*** Opening SOURCE PASSAGE ***

Friday, January 25, 2013

Influence of the Church

One of the interesting aspects of the story is how the influence of religion tries to give the some of characters more control over their emotions and convince them to do what is right. In one scene you have Isabella residing in a safe house in a church from Manfred. Towards the end of the story at the church setting, the image of the church becomes more of a conscience being that affects the fate of all the characters. These scenes are examples of how the aspect of the ideology of the church has a huge impact to all the social classes  of the characters. The church portrayed  in the story is more of a hospital or community service center, which is the role to aid its members. Because of this belief, if not most of the cast behaves according to what they perceive as who is the good guy and who is the bad guy  buy there belief system they hold.

1 comment:

  1. At the end of the novel, the church is given a voice through Father Jerome (see p. 85), but it also becomes the site of supernatural events: when Manfred says that Frederic has waived his claim to the throne, blood falls from the nose of a staue in the convent; when Frederic comes to seek Hippolita in the church, encounters a skeleton hermit in the oratory; Manfred claims heaven directed his hand when he murdered Matilda. The church may seem like a shelter or aid, but Father Jerome leads Manfred astray by lying to him and the church becomes a site of terror, haunting, vengeance, and murder. The ideology of the church, in other words, is not stable in the novel, and the church (through Jerome and as a sanctuary) does as much bad as it does good.

*** Closing SOURCE PASSAGE ***
*** Opening SUPPLIED RECORDS ***

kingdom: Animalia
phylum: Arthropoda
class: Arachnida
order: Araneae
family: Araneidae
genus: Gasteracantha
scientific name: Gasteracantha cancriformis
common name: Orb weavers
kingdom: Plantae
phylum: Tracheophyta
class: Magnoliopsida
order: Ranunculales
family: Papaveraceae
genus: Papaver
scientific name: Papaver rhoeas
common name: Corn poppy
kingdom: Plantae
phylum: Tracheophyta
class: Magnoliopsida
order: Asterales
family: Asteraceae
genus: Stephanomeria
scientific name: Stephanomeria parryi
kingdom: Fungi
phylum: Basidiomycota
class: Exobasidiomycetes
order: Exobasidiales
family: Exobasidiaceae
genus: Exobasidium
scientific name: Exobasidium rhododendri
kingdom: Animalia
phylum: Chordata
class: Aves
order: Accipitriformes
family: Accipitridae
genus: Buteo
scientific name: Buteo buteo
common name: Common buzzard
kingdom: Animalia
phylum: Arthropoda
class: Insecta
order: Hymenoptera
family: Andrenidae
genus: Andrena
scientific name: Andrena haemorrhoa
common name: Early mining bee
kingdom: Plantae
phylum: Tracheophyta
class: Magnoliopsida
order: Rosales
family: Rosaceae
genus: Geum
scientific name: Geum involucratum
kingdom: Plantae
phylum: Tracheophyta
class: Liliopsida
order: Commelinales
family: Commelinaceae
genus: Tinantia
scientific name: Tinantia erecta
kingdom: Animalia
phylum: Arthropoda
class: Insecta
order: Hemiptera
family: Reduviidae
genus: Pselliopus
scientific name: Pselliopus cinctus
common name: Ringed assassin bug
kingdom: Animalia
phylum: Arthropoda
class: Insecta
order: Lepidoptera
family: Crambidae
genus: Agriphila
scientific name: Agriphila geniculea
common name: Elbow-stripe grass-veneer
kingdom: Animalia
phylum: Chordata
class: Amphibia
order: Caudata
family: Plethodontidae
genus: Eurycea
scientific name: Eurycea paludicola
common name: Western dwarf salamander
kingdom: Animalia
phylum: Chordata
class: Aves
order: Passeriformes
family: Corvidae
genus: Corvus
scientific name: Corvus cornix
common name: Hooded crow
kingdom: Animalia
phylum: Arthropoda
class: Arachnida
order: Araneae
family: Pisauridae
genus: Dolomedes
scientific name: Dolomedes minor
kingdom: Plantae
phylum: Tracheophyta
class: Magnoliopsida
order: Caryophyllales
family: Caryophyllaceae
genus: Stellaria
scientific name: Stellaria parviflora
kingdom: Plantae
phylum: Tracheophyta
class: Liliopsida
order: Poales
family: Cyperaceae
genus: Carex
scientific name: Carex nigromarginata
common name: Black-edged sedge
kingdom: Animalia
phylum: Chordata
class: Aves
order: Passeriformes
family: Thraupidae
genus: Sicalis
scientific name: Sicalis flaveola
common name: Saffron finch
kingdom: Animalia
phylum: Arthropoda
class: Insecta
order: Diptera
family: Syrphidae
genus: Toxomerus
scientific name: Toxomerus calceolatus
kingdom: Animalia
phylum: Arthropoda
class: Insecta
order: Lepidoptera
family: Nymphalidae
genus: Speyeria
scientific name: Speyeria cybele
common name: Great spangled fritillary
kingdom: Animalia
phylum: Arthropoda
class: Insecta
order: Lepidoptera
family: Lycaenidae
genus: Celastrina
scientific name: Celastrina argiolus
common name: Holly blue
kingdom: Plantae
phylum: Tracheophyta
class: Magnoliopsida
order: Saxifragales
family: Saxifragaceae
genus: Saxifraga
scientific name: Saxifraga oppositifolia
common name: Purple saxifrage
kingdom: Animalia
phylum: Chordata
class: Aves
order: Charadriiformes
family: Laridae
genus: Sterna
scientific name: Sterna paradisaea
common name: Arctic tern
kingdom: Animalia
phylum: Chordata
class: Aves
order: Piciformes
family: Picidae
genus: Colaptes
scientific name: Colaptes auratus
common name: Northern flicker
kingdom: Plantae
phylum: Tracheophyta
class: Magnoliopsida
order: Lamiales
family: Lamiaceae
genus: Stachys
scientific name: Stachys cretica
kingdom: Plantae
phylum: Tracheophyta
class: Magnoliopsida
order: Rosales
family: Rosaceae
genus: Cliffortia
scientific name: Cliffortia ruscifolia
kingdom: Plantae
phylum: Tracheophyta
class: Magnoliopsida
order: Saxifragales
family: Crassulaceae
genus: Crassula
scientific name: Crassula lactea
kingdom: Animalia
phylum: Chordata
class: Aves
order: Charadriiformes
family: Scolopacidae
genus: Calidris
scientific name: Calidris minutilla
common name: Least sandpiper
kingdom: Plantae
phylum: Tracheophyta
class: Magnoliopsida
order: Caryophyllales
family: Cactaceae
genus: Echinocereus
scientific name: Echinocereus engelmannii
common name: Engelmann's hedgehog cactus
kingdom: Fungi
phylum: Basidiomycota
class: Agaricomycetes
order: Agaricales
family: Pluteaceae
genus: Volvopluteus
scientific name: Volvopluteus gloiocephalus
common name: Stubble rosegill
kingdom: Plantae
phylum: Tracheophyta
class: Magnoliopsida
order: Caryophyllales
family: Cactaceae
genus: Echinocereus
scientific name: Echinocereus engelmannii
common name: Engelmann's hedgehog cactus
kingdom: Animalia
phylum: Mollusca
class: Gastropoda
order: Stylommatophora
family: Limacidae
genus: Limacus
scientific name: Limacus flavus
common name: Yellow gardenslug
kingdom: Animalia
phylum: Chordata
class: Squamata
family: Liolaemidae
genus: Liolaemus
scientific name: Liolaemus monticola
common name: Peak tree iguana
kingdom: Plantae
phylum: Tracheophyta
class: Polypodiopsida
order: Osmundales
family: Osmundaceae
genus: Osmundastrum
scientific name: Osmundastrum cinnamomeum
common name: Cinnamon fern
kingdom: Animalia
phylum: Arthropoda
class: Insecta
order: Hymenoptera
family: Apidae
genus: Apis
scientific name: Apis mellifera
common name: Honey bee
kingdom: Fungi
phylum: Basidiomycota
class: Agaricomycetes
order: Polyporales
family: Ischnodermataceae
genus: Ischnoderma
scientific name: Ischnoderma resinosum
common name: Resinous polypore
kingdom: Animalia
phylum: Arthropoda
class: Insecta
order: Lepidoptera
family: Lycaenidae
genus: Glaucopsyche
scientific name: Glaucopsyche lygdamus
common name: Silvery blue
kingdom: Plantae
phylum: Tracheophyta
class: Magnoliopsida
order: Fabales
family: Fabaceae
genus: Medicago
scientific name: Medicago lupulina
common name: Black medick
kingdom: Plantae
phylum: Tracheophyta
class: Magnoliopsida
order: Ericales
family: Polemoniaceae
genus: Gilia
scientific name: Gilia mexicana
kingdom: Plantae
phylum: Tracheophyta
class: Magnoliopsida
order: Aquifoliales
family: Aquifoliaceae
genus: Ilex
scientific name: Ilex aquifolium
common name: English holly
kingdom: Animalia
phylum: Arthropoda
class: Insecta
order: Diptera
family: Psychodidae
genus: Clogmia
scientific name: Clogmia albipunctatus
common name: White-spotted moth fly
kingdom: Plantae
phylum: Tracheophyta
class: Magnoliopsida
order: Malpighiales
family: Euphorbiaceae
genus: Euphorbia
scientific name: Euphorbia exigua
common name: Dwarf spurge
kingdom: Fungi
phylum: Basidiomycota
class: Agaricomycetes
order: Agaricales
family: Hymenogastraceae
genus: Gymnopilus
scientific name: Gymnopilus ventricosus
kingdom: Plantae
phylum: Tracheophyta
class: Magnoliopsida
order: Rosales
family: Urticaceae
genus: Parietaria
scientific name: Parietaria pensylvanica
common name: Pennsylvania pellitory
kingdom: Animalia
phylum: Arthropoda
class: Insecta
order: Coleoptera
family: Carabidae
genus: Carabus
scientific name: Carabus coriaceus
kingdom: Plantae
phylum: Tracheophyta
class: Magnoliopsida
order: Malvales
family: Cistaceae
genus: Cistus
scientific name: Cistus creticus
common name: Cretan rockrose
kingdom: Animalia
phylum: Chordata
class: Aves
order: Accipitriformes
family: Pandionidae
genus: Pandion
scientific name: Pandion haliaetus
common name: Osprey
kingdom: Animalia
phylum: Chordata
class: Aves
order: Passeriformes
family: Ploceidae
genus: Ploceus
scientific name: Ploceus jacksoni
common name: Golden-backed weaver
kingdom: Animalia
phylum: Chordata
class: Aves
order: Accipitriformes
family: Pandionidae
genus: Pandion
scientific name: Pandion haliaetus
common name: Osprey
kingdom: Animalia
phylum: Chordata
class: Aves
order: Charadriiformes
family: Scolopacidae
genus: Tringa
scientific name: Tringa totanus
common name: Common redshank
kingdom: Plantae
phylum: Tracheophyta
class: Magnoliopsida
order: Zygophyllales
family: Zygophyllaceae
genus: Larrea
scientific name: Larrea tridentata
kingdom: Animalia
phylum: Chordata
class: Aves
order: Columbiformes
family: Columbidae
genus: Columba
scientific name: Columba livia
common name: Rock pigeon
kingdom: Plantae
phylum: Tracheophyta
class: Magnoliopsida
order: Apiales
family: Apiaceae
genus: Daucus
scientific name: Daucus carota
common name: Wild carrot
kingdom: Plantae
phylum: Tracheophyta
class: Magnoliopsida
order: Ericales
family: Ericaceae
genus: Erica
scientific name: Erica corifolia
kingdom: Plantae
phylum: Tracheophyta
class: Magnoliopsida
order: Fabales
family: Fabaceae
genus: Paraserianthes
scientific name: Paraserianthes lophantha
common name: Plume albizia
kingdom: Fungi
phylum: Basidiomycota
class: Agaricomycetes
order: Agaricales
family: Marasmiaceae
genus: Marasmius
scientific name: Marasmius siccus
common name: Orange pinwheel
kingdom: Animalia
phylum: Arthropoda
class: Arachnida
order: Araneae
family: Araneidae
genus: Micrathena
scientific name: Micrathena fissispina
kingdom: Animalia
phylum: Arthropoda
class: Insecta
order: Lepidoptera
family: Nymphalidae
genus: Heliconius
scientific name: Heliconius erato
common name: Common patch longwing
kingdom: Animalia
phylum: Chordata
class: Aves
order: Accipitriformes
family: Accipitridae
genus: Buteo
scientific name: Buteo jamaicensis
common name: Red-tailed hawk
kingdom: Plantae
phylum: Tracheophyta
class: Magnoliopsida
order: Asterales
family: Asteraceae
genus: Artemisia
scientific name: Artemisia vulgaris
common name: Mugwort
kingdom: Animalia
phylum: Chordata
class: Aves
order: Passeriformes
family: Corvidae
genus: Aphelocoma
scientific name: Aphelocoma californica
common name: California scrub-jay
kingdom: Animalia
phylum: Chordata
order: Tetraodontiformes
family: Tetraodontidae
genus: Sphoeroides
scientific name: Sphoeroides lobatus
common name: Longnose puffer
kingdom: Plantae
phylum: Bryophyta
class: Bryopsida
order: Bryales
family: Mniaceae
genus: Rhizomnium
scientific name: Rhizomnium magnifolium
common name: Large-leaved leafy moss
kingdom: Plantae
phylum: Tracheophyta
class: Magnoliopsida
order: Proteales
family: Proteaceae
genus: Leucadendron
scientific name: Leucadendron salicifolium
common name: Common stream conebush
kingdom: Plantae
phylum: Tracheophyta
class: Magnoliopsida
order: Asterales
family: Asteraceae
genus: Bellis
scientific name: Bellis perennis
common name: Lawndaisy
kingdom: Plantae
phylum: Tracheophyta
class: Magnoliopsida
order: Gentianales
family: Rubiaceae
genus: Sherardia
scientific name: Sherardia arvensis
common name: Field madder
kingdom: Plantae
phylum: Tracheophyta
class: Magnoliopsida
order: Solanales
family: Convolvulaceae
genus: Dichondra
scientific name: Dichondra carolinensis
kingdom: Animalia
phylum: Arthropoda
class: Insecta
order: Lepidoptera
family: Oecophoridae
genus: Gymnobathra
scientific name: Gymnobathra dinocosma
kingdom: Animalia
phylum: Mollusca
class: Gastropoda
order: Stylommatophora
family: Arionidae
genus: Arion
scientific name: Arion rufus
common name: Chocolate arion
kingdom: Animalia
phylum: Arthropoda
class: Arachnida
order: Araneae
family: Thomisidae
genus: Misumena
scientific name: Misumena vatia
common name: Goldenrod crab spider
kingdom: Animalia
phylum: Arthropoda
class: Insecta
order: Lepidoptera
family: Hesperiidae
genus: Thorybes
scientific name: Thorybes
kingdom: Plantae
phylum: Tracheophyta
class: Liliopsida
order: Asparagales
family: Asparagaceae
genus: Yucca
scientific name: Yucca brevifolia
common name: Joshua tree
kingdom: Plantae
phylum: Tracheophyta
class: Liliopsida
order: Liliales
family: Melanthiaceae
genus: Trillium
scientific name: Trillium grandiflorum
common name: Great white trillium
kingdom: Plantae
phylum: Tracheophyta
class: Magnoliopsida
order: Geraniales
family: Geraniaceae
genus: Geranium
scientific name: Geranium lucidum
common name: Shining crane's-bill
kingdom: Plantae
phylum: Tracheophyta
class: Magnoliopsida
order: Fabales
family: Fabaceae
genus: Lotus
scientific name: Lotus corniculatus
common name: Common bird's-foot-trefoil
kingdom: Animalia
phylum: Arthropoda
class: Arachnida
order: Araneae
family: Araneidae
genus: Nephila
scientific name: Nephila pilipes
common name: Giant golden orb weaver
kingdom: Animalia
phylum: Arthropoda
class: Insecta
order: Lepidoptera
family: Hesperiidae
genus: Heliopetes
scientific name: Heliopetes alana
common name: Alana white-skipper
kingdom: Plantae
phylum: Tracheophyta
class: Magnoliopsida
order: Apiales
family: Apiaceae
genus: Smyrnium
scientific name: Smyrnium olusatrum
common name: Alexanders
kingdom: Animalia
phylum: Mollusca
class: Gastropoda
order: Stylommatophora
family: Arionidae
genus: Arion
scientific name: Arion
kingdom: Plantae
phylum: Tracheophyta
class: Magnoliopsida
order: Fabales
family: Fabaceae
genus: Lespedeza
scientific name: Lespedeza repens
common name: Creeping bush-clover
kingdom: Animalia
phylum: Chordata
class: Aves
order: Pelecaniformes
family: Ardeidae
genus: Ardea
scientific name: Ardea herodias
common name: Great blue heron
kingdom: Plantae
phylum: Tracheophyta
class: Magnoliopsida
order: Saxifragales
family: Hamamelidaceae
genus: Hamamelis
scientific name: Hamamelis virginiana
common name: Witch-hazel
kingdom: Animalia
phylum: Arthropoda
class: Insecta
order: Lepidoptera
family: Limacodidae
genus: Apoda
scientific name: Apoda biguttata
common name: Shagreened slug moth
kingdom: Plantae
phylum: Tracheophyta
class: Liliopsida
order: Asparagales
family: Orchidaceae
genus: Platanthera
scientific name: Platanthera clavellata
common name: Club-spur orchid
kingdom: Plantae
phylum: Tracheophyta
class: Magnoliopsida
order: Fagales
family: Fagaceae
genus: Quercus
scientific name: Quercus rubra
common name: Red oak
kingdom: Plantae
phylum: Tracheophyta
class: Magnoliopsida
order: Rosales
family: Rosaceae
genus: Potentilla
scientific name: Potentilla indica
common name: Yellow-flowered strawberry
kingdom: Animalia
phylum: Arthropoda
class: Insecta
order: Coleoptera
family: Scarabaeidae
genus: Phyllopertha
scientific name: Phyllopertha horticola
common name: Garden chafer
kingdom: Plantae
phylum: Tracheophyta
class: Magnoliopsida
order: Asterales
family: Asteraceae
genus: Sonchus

*** Closing SUPPLIED RECORDS ***

- _QUESTIONS ON THE MATERIAL_
1. In the post on the church, update the stretch from "Influence of the" through "system they hold." by replacing "safe house" with "refuge".
2. Decide whether each statement agrees with the post on the church. Answer yes or no, and quote the deciding words of the post.
(a) In one scene, Isabella stays in a safe house in a church.
(b) The post describes the church in the story as more of a hospital or community service center.
(c) The post says the ideology of the church affects only the lower social classes of the characters.
3. In the post on the church, who is Isabella being kept safe from while she resides in the church?
The rows have no role in this exercise.

- _ANSWERS TO EACH TASK_
1.
Influence of the Church

One of the interesting aspects of the story is how the influence of religion tries to give the some of characters more control over their emotions and convince them to do what is right. In one scene you have Isabella residing in a refuge in a church from Manfred. Towards the end of the story at the church setting, the image of the church becomes more of a conscience being that affects the fate of all the characters. These scenes are examples of how the aspect of the ideology of the church has a huge impact to all the social classes  of the characters. The church portrayed  in the story is more of a hospital or community service center, which is the role to aid its members. Because of this belief, if not most of the cast behaves according to what they perceive as who is the good guy and who is the bad guy  buy there belief system they hold.

2.
(a) Yes: "In one scene you have Isabella residing in a safe house in a church from Manfred."
(b) Yes: "The church portrayed  in the story is more of a hospital or community service center"
(c) No: "has a huge impact to all the social classes  of the characters"

3. Manfred